We can use Bayes’ theorem to find an equivalent reformulation. Recall that this tells us that
$$ P(m \mid c) = \frac{P(c \mid m) P(m)}{P(c)}. $$
Combining the two equations we see that perfect secrecy is equivalent to
$$ P(c) = P(c \mid m), $$
or in English: the ciphertext must be independent of the message.
It’s easy to verify this for the one-time pad. Recalling that we choose the key at random, we have
$$ P(c \mid m) = P( c = m \oplus k) = \frac{1}{2^L}. $$
Here we see that we have more than independence: the conditional probability is uniform.
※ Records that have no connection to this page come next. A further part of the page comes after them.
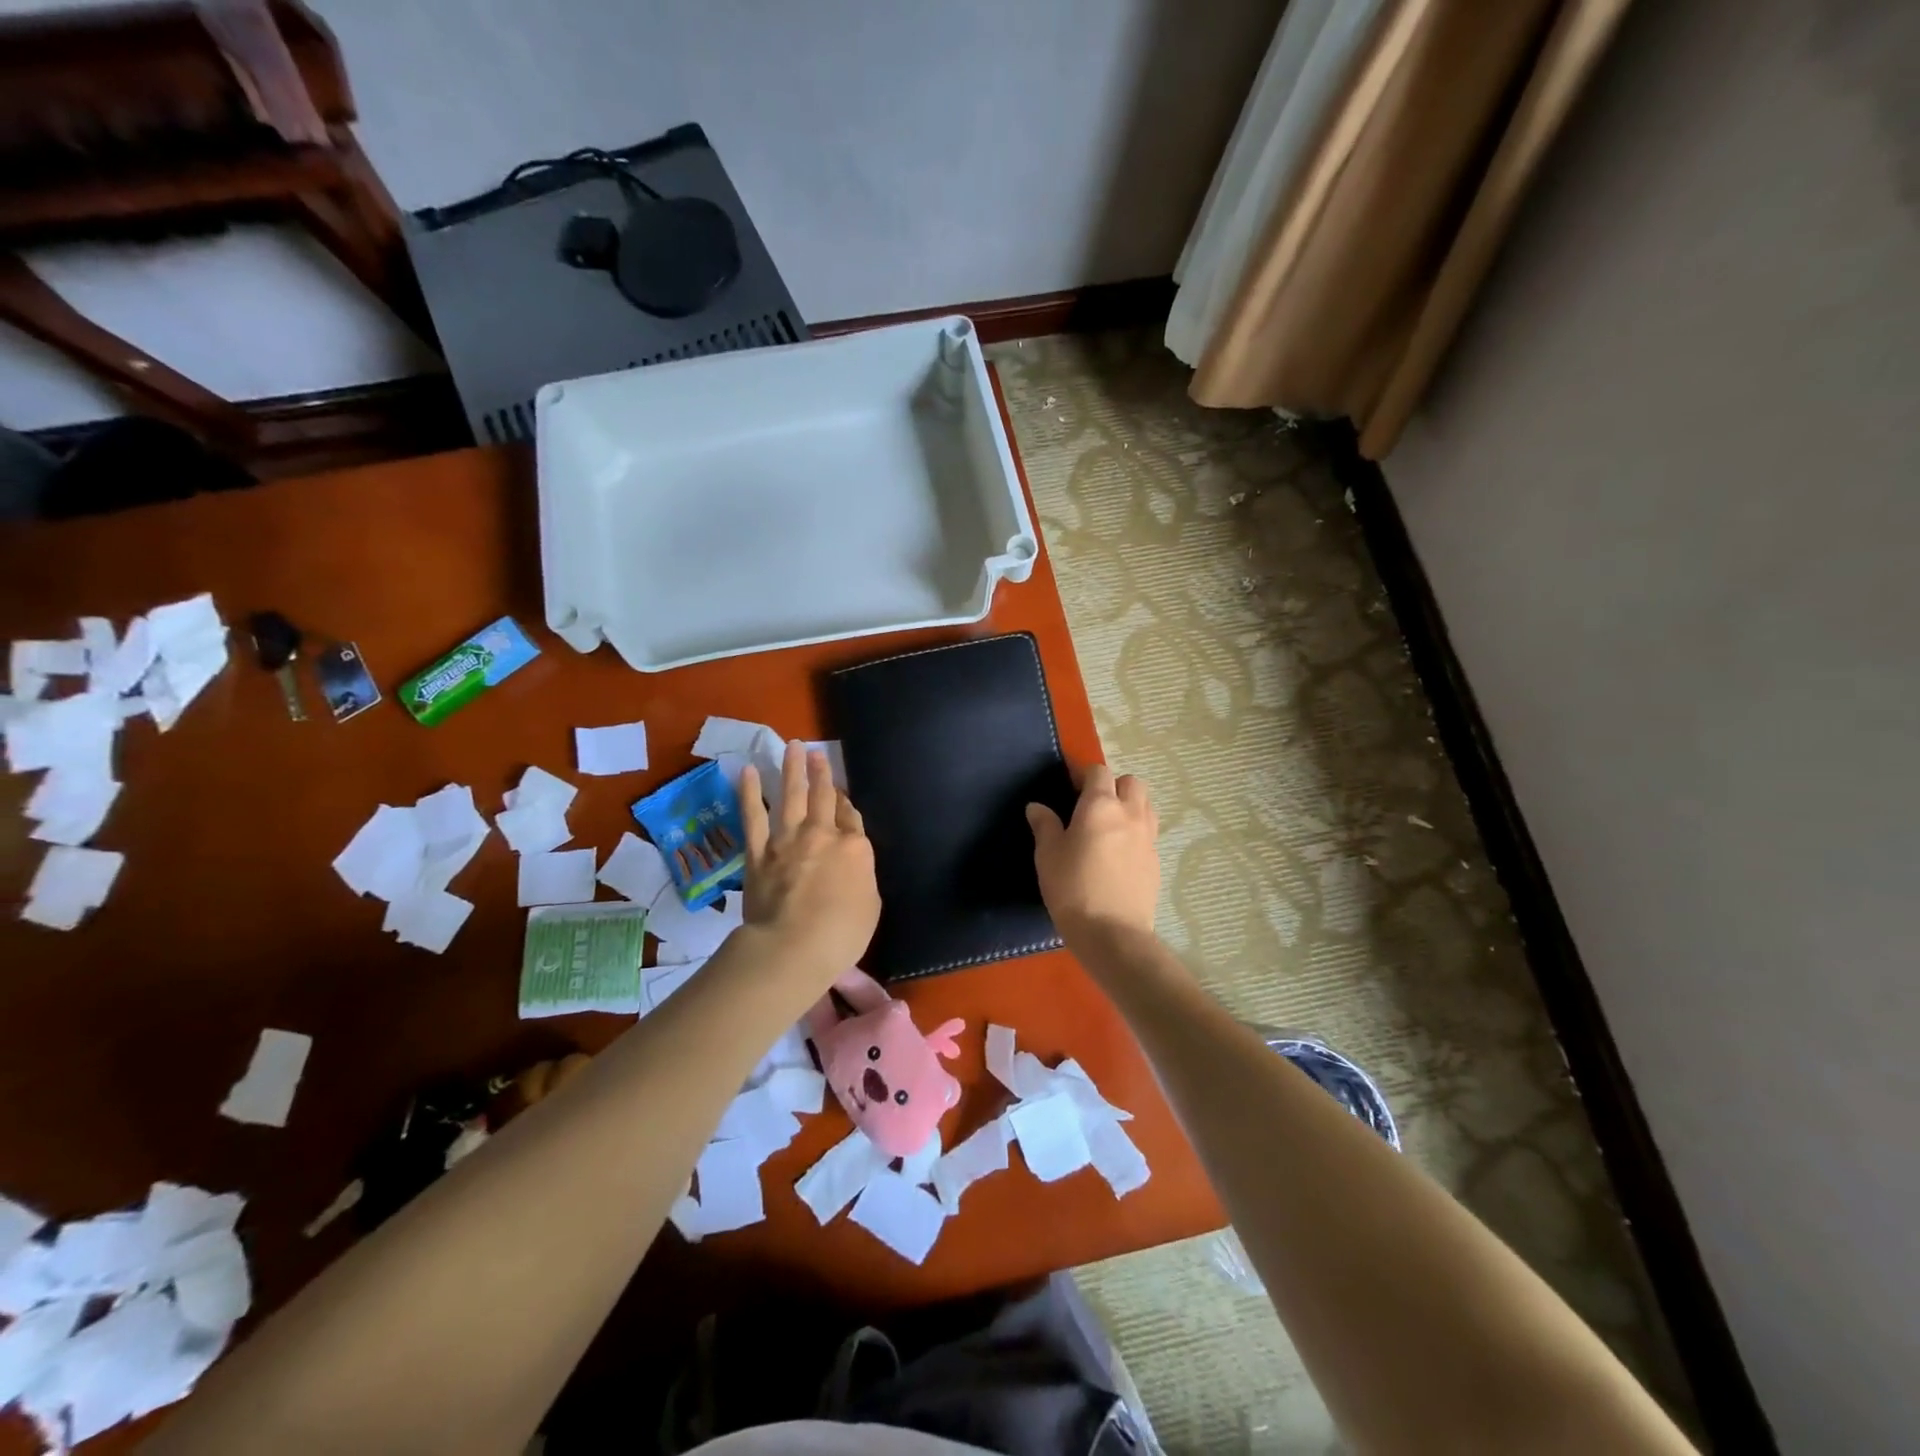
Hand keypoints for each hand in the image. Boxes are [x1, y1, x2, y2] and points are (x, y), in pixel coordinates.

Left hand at [739, 741, 879, 973]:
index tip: (841, 795)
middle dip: (821, 772)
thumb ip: (861, 877)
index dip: (846, 803)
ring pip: (791, 796)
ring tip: (792, 747)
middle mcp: (822, 835)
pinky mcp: (759, 852)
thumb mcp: (870, 905)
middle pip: (823, 796)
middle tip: (816, 752)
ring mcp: (788, 840)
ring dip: (792, 770)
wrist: (793, 946)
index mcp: (855, 848)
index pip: (851, 817)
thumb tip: (852, 865)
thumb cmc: (842, 934)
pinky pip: (753, 816)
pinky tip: (748, 772)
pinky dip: (750, 793)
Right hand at [1027, 764, 1159, 945]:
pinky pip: (1148, 832)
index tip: (1069, 787)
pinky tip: (1118, 853)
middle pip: (1131, 782)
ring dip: (1129, 805)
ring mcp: (1148, 837)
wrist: (1112, 933)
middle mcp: (1130, 814)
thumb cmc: (1072, 888)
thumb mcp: (1048, 855)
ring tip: (1109, 826)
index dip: (1083, 775)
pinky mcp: (1156, 860)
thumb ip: (1044, 825)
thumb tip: (1037, 807)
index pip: (1098, 772)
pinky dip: (1136, 831)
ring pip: (1145, 805)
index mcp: (1100, 805)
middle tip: (1092, 806)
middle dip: (1114, 786)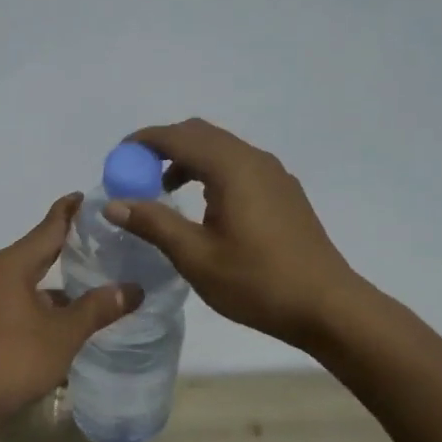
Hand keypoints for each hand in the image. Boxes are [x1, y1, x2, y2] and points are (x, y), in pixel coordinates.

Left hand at [0, 195, 142, 434]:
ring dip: (53, 279)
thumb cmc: (13, 359)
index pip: (47, 229)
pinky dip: (39, 300)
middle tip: (97, 236)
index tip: (87, 196)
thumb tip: (133, 288)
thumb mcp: (63, 334)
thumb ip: (98, 308)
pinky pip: (15, 300)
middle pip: (35, 251)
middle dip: (64, 244)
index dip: (69, 212)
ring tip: (87, 277)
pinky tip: (61, 315)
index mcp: (10, 266)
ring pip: (25, 279)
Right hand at [105, 118, 366, 349]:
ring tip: (164, 193)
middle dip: (163, 148)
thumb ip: (154, 224)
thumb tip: (114, 203)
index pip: (178, 137)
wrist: (327, 306)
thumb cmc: (257, 282)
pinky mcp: (284, 193)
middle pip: (200, 135)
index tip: (117, 159)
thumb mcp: (196, 257)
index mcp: (232, 168)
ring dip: (187, 160)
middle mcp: (254, 160)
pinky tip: (204, 208)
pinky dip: (210, 172)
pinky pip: (238, 166)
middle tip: (136, 175)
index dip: (143, 143)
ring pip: (221, 149)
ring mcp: (274, 175)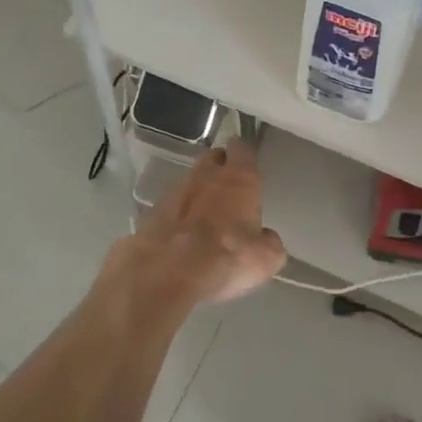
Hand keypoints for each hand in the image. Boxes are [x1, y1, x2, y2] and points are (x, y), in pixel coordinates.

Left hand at [113, 140, 286, 312]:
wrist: (169, 272)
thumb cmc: (228, 257)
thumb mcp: (267, 258)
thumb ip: (269, 241)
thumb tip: (266, 237)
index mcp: (239, 179)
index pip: (242, 149)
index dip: (244, 154)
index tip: (247, 161)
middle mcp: (207, 176)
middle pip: (212, 157)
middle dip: (219, 165)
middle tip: (227, 184)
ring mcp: (175, 192)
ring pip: (190, 180)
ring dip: (197, 191)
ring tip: (204, 214)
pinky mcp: (152, 212)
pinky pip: (170, 206)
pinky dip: (177, 214)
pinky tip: (181, 234)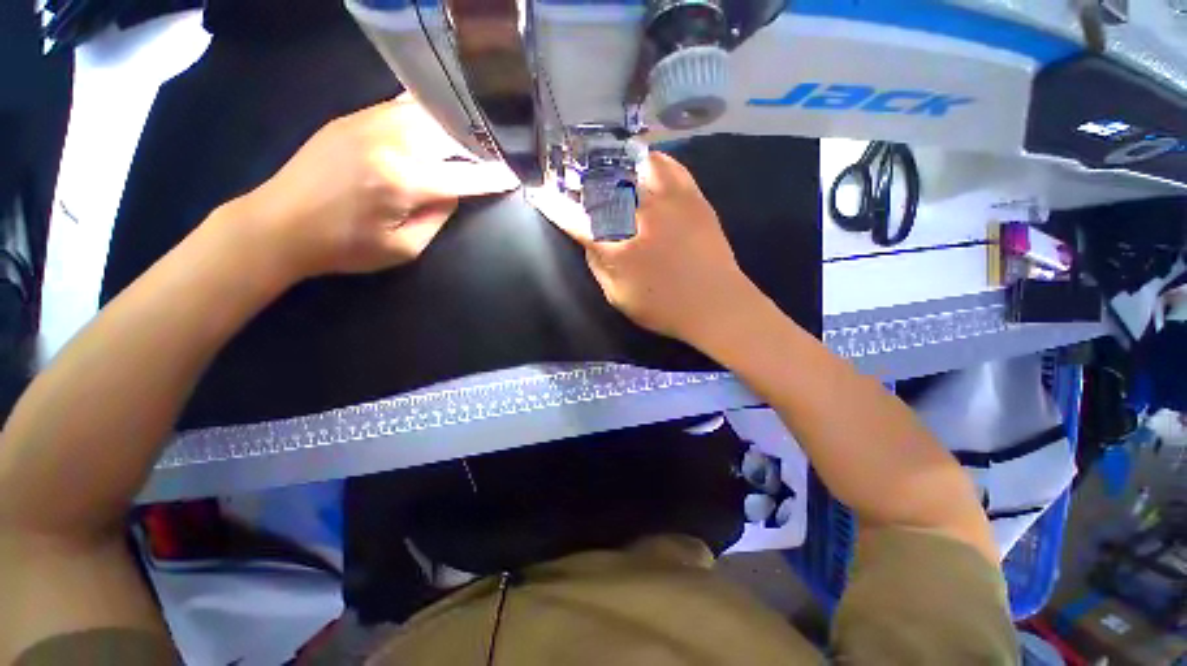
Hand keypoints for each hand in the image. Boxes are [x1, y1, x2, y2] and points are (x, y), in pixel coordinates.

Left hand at [231, 94, 518, 280]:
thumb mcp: (403, 248)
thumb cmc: (344, 247)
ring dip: (454, 123)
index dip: (494, 176)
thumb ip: (437, 218)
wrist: (278, 224)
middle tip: (497, 148)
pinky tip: (436, 120)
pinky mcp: (353, 117)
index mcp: (405, 182)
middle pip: (450, 134)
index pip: (466, 177)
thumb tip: (453, 191)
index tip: (516, 173)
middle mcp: (392, 144)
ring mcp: (369, 123)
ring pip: (428, 112)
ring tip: (472, 131)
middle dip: (479, 143)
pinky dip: (426, 112)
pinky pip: (401, 105)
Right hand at [529, 151, 760, 344]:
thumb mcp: (619, 298)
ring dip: (616, 163)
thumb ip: (599, 267)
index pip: (576, 220)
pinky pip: (670, 166)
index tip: (541, 193)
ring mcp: (668, 202)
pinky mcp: (693, 198)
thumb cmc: (665, 308)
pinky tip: (646, 162)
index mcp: (617, 248)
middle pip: (602, 185)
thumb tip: (589, 241)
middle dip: (583, 177)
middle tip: (575, 173)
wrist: (717, 304)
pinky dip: (653, 160)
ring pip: (634, 166)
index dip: (555, 206)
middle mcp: (639, 216)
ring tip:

Thus, we’ve shown that the one-time pad has perfect secrecy.
If you look at a book like Boneh and Shoup you’ll see this idea of perfect secrecy formulated in a slightly more general context. Here they say a Shannon cipher involves a key space \(\mathcal{K}\), a message space \(\mathcal{M}\), and a cihpertext space \(\mathcal{C}\), together with an encoder \(E : \mathcal{K} \times \mathcal{M} \to \mathcal{C}\) and decoder \(D : \mathcal{K} \times C \to \mathcal{M}\). To say that decoding “works”, mathematically, is to say that for all \(k \in \mathcal{K}, m \in \mathcal{M}\), we have
$$ D(k, E(k, m)) = m. $$
In this context, the requirement of perfect security demands that, for all \(m_0, m_1 \in \mathcal{M}\) and \(c \in \mathcal{C}\), if \(k\) is uniformly distributed over \(\mathcal{K}\), then
$$ P[ E(k, m_0) = c] = P[ E(k, m_1) = c]. $$
This is just a generalization of what we saw with the one-time pad!
Perfect secrecy is a lot to ask for. Although the one-time pad has this property, it comes at a significant cost: we need a key that is as large as our messages. This is typically not tractable, but the scheme is still important as a conceptual “gold standard”.